I recently reread this and just want to say (again and again) that I love it. I am awed by the talent for authentically, seamlessly and irresistibly writing the vernacular of a place -- its landscape and language and quirks and peeves, everything to do with the habits of its people and weather, ultimately situated so as to be seen within the grand scheme of things or some semblance thereof. And I marvel even more at the mastery required to do that within the confines of a short story.

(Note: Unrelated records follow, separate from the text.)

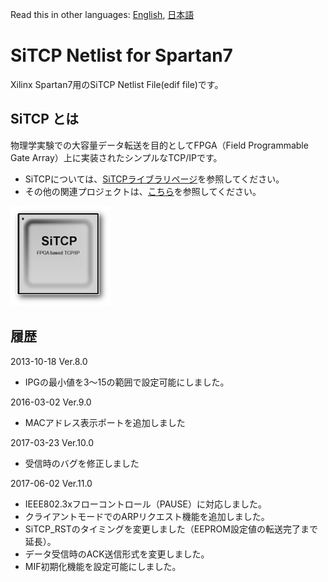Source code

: Read this in other languages: [English](README.md), [日本語](README.ja.md)

# SiTCP Netlist for Spartan7

Xilinx Spartan7用のSiTCP Netlist File(edif file)です。


## SiTCP とは

物理学実験での大容量データ転送を目的としてFPGA（Field Programmable Gate Array）上に実装されたシンプルなTCP/IPです。

* SiTCPについては、[SiTCPライブラリページ](https://www.bbtech.co.jp/products/sitcp-library/)を参照してください。
* その他の関連プロジェクトは、[こちら](https://github.com/BeeBeansTechnologies)を参照してください。

![SiTCP](sitcp.png)


## 履歴

2013-10-18 Ver.8.0
* IPGの最小値を3～15の範囲で設定可能にしました。

2016-03-02 Ver.9.0
* MACアドレス表示ポートを追加しました

2017-03-23 Ver.10.0
* 受信時のバグを修正しました

2017-06-02 Ver.11.0
* IEEE802.3xフローコントロール（PAUSE）に対応しました。
* クライアントモードでのARPリクエスト機能を追加しました。
* SiTCP_RSTのタイミングを変更しました（EEPROM設定値の転送完了まで延長）。
* データ受信時のACK送信形式を変更しました。
* MIF初期化機能を設定可能にしました。
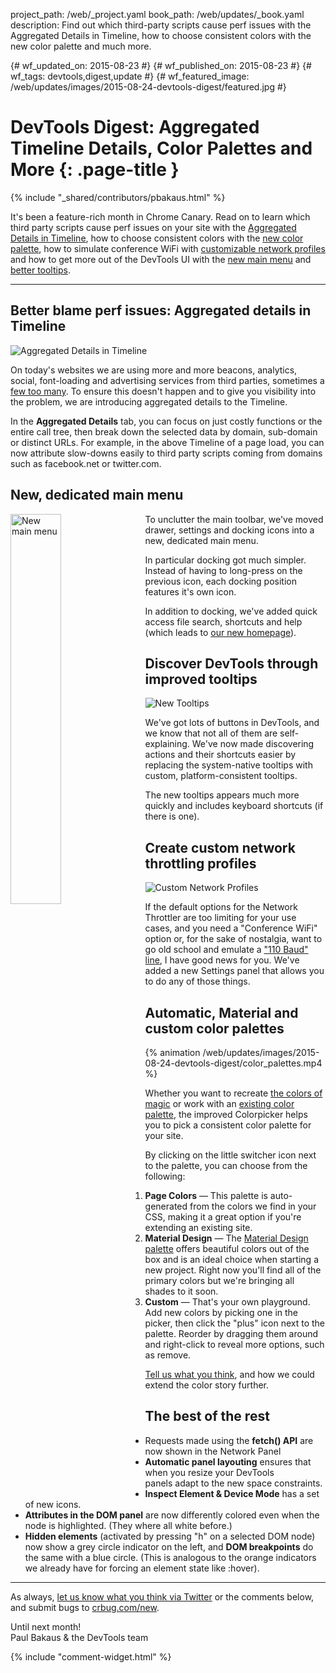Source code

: project_path: /web/_project.yaml
book_path: /web/updates/_book.yaml
description: Find out which third-party scripts cause perf issues with the Aggregated Details in Timeline, how to choose consistent colors with the new color palette and much more.

{# wf_updated_on: 2015-08-23 #}
{# wf_published_on: 2015-08-23 #}
{# wf_tags: devtools,digest,update #}
{# wf_featured_image: /web/updates/images/2015-08-24-devtools-digest/featured.jpg #}

# DevTools Digest: Aggregated Timeline Details, Color Palettes and More {: .page-title }

{% include "_shared/contributors/pbakaus.html" %}



It's been a feature-rich month in Chrome Canary. Read on to learn which third party 
scripts cause perf issues on your site with the 
[Aggregated Details in Timeline](#heading=h.ygoxqwis9ean), how to choose 
consistent colors with the [new color palette](#heading=h.pty4fqjm0wri), how to 
simulate conference WiFi with [customizable network 
profiles](#heading=h.jlf8cle6q2eq) and how to get more out of the DevTools UI 
with the [new main menu](#heading=h.i5v8nj67xss6) and [better 
tooltips](#heading=h.mtnvakflivsg).

- - -

## Better blame perf issues: Aggregated details in Timeline

![Aggregated Details in Timeline](/web/updates/images/2015-08-24-devtools-digest/aggregated_details.png)

On today's websites we are using more and more beacons, analytics, social, 
font-loading and advertising services from third parties, sometimes a [few too 
many](https://www.youtube.com/watch?v=TBIM9zPuL-k). To ensure this doesn't 
happen and to give you visibility into the problem, we are introducing 
aggregated details to the Timeline.

In the **Aggregated Details** tab, you can focus on just costly functions or the 
entire call tree, then break down the selected data by domain, sub-domain or 
distinct URLs. For example, in the above Timeline of a page load, you can now 
attribute slow-downs easily to third party scripts coming from domains such as 
facebook.net or twitter.com.

## New, dedicated main menu

<img src="/web/updates/images/2015-08-24-devtools-digest/new_main_menu.png" alt="New main menu" style="float: left;max-width: 230px;margin-right: 1em;margin-bottom: 1em;width: 40%;">To unclutter the main toolbar, we've moved drawer, settings and docking icons 
into a new, dedicated main menu.

In particular docking got much simpler. Instead of having to long-press on the 
previous icon, each docking position features it's own icon.

In addition to docking, we've added quick access file search, shortcuts and help 
(which leads to [our new 
homepage](/web/tools/chrome-devtools/)).

## Discover DevTools through improved tooltips

![New Tooltips](/web/updates/images/2015-08-24-devtools-digest/tooltips.png)

We've got lots of buttons in DevTools, and we know that not all of them are 
self-explaining. We've now made discovering actions and their shortcuts easier 
by replacing the system-native tooltips with custom, platform-consistent 
tooltips.

The new tooltips appears much more quickly and includes keyboard shortcuts (if 
there is one).

## Create custom network throttling profiles

![Custom Network Profiles](/web/updates/images/2015-08-24-devtools-digest/network_throttling_profiles.png)

If the default options for the Network Throttler are too limiting for your use 
cases, and you need a "Conference WiFi" option or, for the sake of nostalgia, 
want to go old school and emulate a ["110 Baud" line](https://en.wikipedia.org/wiki/Bell_101), 
I have good news for you. We've added a new Settings panel that allows you to 
do any of those things.

## Automatic, Material and custom color palettes

{% animation /web/updates/images/2015-08-24-devtools-digest/color_palettes.mp4 %}

Whether you want to recreate [the colors of 
magic](http://www.colourlovers.com/blog/2008/04/19/octarine-the-imaginary-color-of-magic) 
or work with an [existing color 
palette](https://www.google.com/design/spec/style/color.html), the improved 
Colorpicker helps you to pick a consistent color palette for your site.

By clicking on the little switcher icon next to the palette, you can choose from 
the following:

1. **Page Colors** &mdash; This palette is auto-generated from the colors we find 
   in your CSS, making it a great option if you're extending an existing site.
1. **Material Design** &mdash; The [Material Design 
   palette](https://www.google.com/design/spec/style/color.html) offers 
   beautiful colors out of the box and is an ideal choice when starting a 
   new project. Right now you'll find all of the primary colors but we're 
   bringing all shades to it soon.
1. **Custom** &mdash; That's your own playground. Add new colors by picking one 
   in the picker, then click the "plus" icon next to the palette. Reorder by dragging 
   them around and right-click to reveal more options, such as remove.

[Tell us what you 
think](https://twitter.com/intent/tweet?text=%40ChromeDevTools), and how we 
could extend the color story further.

## The best of the rest

* Requests made using the **fetch() API** are now shown in the Network Panel
* **Automatic panel layouting** ensures that when you resize your DevTools  
  panels adapt to the new space constraints.
* **Inspect Element & Device Mode** has a set of new icons.
* **Attributes in the DOM panel** are now differently colored even when the node 
  is highlighted. (They where all white before.)
* **Hidden elements** (activated by pressing "h" on a selected DOM node) now show 
  a grey circle indicator on the left, and **DOM breakpoints** do the same with 
  a blue circle. (This is analogous to the orange indicators we already have for 
  forcing an element state like :hover).

- - -

As always, [let us know what you think via 
Twitter](https://twitter.com/intent/tweet?text=%40ChromeDevTools) or the 
comments below, and submit bugs to [crbug.com/new](https://crbug.com/new).

Until next month!  
Paul Bakaus & the DevTools team


{% include "comment-widget.html" %}
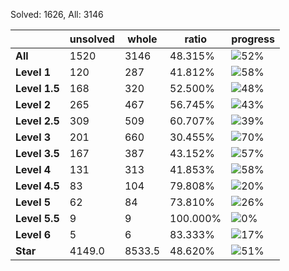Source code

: Solved: 1626, All: 3146

| |unsolved|whole|ratio|progress|
|----|----|----|----|----|
|**All**| 1520 | 3146 | 48.315%| ![52%](https://progress-bar.xyz/52?title=All) |
|**Level 1**| 120 | 287 | 41.812%| ![58%](https://progress-bar.xyz/58?title=All) |
|**Level 1.5**| 168 | 320 | 52.500%| ![48%](https://progress-bar.xyz/48?title=All) |
|**Level 2**| 265 | 467 | 56.745%| ![43%](https://progress-bar.xyz/43?title=All) |
|**Level 2.5**| 309 | 509 | 60.707%| ![39%](https://progress-bar.xyz/39?title=All) |
|**Level 3**| 201 | 660 | 30.455%| ![70%](https://progress-bar.xyz/70?title=All) |
|**Level 3.5**| 167 | 387 | 43.152%| ![57%](https://progress-bar.xyz/57?title=All) |
|**Level 4**| 131 | 313 | 41.853%| ![58%](https://progress-bar.xyz/58?title=All) |
|**Level 4.5**| 83 | 104 | 79.808%| ![20%](https://progress-bar.xyz/20?title=All) |
|**Level 5**| 62 | 84 | 73.810%| ![26%](https://progress-bar.xyz/26?title=All) |
|**Level 5.5**| 9 | 9 | 100.000%| ![0%](https://progress-bar.xyz/0?title=All) |
|**Level 6**| 5 | 6 | 83.333%| ![17%](https://progress-bar.xyz/17?title=All) |
|**Star**|4149.0 | 8533.5 |48.620%| ![51%](https://progress-bar.xyz/51?title=All) |
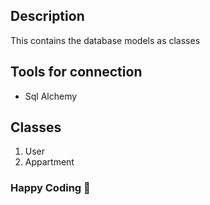 ## Description
This contains the database models as classes

## Tools for connection
- Sql Alchemy


## Classes
1. User
2. Appartment

### Happy Coding 🚀
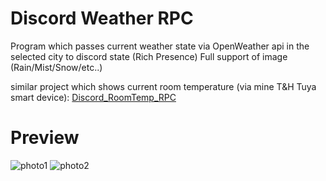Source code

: # Discord Weather RPC
Program which passes current weather state via OpenWeather api in the selected city to discord state (Rich Presence)
Full support of image (Rain/Mist/Snow/etc..)

similar project which shows current room temperature (via mine T&H Tuya smart device): [Discord_RoomTemp_RPC](https://github.com/yonka2019/Discord_RoomTemp_RPC/blob/master/README.md)
# Preview
![photo1](https://i.ibb.co/dmjzXYw/photo2.png)
![photo2](https://i.ibb.co/gRff5Yc/42823-308x399.png)
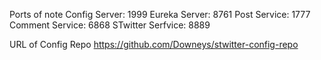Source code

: Ports of note
Config Server: 1999
Eureka Server: 8761
Post Service: 1777
Comment Service: 6868
STwitter Serfvice: 8889

URL of Config Repo
https://github.com/Downeys/stwitter-config-repo
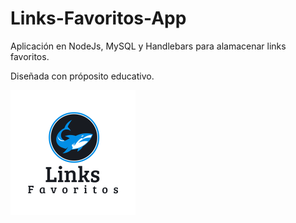 # Links-Favoritos-App
Aplicación en NodeJs, MySQL y Handlebars para alamacenar links favoritos.

Diseñada con próposito educativo.

![Esta es una imagen](/public/images/logo2.png)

The great Southern writers are known for this talent. I grew up reading them but was in my 30s before discovering their Western peers, and Proulx is among the best, though she writes with comparable ease about other places, e.g.,
The Shipping News. Brokeback Mountain is the most familiar of her Wyoming stories, but my favorites are
The Half-Skinned Steer and
People in Hell Just Want A Drink of Water, the latter being little more than a vignette but nonetheless a wonder. I'll let the following paragraphs speak for themselves. I've thought about compiling excerpts from favorite stories, and if I do this passage will be there. (There's a school of writing that considers the typing of excerpts from favored books essential to learning the art and craft of literary language.)
You stand there, braced. Cloud shadows race back over the buff rock stacks as a projected film, casting a queasy, mottled ground rash. The air hisses and it is no local breeze but the great harsh sweep of wind from the turning of the earth. The wild country -- indigo jags of mountain, grassy plain everlasting, tumbled stones like fallen cities, the flaring roll of sky -- provokes a spiritual shudder. It is like a deep note that cannot be heard but is felt, it is like a claw in the gut.
Dangerous and indifferent ground: against its fixed mass the tragedies of people count for nothing although the signs of misadventure are everywhere. No past slaughter nor cruelty, no accident nor murder that occurs on the little ranches or at the isolate crossroads with their bare populations of three or seventeen, or in the reckless trailer courts of mining towns delays the flood of morning light. Fences, cattle, roads, refineries, mines, gravel pits, traffic lights, graffiti'd celebration of athletic victory on bridge overpass, crust of blood on the Wal-Mart loading dock, the sun-faded wreaths of plastic flowers marking death on the highway are ephemeral. Other cultures have camped here a while and disappeared. Only earth and sky matter. Only the endlessly repeated flood of morning light. You begin to see that God does not owe us much beyond that.